▶ [課題の内容]:
本文をもとに、次の問いに答えてください。
(a) アメリカ大統領選挙は今年の何月何日に行われますか?
(b) ヒラリー氏がオバマ政権の国務長官を務めたのは何年から何年までですか?
(c) トランプ氏のライバルは当初何人いましたか?

▶ [本文]:
______________________________
今年11月8日に行われるアメリカ大統領選挙は、共和党のドナルド・トランプ氏(69)と民主党のヒラリー・クリントン氏(68)の間で闘われることになった。今年2月から全米各州で行われた両党の予備選挙と党員集会から5月3日のインディアナ州の予備選挙を経て、トランプ氏とヒラリー氏が共和、民主両党の候補となることが事実上確定した。
全米はもとより全世界の注目を集めているのは、このご両人が極めて対照的な存在であることだ。ヒラリー氏が米国第32代大統領(1983~91)を勤めたビル・クリントン氏の夫人としてホワイトハウスのホステスを勤め、さらに2009年から2013年までオバマ政権の国務長官を務めた正統政治家であり、全米はおろか世界中でヒラリー・クリントンの名前を知らない人はいない著名人だ。
トランプ氏ときたら、アメリカでこそテレビのパーソナリティとして、またアメリカの不動産業界の大物としてある程度知られた名前だったが、外国では全く無名の存在だった。当初は「不法移民を封じるためにメキシコ国境に長城を築く」とか「イスラム教徒の入国を禁止する」といった“暴言”を吐くポピュリスト(大衆人気を狙う口舌家)と思われていたのに、予備選挙の3カ月を通じて、あれよあれよと言う間に当初16人もいたライバルを蹴落としてトップの座を確保したのである。
______________________________
▶ [確認するデータ]:
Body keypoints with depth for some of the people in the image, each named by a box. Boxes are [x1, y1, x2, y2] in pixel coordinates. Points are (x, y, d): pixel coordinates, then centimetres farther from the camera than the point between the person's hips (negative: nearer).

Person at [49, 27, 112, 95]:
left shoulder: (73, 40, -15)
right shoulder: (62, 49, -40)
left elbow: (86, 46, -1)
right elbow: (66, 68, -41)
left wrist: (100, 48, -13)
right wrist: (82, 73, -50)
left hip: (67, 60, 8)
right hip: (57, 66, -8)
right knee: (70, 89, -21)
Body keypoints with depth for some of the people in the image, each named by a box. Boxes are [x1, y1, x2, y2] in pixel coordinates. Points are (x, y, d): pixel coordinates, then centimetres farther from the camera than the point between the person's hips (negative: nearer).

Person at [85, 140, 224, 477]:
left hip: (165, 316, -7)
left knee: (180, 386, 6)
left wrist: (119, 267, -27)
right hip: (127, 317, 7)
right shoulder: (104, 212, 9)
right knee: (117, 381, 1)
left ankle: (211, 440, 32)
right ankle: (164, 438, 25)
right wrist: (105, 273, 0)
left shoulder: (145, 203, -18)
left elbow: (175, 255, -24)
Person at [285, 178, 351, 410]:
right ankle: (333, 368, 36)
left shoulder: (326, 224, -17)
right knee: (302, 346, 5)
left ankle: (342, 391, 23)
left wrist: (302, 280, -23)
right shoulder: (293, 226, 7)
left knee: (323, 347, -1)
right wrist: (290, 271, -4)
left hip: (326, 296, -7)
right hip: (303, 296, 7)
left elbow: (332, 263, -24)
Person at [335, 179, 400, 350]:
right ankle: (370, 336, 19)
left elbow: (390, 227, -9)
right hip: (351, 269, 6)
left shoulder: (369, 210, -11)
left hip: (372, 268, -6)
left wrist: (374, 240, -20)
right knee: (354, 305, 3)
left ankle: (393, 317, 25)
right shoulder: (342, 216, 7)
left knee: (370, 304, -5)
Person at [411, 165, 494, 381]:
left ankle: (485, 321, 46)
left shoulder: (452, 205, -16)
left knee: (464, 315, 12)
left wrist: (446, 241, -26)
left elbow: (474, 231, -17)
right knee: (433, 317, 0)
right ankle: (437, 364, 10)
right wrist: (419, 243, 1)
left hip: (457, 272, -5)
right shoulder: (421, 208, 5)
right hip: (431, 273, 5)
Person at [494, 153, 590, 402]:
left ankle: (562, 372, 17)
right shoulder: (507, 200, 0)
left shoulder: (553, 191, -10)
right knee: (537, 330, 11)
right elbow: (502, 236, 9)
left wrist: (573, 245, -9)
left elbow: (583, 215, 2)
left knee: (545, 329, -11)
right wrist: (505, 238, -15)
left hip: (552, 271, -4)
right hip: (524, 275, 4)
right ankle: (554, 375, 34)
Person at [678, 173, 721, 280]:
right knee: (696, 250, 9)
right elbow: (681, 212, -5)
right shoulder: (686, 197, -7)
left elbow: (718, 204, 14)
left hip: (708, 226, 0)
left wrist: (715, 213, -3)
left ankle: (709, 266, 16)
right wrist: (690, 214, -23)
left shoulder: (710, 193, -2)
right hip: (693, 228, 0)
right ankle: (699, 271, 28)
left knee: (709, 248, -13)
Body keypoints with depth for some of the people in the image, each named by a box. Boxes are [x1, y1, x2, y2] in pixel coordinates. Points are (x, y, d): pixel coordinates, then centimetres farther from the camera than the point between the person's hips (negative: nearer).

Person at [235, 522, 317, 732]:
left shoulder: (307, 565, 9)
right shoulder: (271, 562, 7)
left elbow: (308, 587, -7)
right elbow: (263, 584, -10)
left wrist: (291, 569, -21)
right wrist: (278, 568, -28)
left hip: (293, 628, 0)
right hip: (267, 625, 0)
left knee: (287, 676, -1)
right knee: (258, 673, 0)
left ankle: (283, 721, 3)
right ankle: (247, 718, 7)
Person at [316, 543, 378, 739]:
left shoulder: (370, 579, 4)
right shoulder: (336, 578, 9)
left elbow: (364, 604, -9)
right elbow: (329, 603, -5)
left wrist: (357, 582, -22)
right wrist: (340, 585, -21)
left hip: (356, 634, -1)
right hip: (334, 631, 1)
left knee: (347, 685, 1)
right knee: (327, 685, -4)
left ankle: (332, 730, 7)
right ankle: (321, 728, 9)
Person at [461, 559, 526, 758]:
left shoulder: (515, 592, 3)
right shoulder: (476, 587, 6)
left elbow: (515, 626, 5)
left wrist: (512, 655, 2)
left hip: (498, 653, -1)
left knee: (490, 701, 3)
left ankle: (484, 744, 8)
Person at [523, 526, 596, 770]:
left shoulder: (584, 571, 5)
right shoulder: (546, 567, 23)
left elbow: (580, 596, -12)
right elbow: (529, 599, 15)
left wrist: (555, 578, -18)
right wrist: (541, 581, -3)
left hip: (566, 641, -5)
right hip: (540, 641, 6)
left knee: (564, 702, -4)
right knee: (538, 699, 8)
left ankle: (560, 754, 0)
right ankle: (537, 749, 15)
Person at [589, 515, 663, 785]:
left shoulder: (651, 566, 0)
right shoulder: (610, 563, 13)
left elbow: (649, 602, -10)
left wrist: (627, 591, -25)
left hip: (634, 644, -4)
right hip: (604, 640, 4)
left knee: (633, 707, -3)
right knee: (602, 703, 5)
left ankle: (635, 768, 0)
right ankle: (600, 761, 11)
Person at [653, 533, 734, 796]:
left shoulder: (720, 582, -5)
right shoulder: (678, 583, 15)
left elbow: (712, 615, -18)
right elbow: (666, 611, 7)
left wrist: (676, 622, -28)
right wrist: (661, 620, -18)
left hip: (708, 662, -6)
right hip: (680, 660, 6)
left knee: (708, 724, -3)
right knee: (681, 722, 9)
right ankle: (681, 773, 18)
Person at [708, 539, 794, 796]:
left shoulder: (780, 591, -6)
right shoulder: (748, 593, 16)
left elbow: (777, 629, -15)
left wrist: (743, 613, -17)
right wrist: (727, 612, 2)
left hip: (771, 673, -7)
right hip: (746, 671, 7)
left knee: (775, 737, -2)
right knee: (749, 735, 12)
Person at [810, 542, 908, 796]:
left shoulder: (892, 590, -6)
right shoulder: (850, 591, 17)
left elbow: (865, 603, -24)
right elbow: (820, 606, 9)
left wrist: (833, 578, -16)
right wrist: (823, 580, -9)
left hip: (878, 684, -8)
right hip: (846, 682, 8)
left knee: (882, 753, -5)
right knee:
______________________________
▶ [あなたの解答]:
(a) 11月8日
(b) 2009年から2013年まで
(c) 16人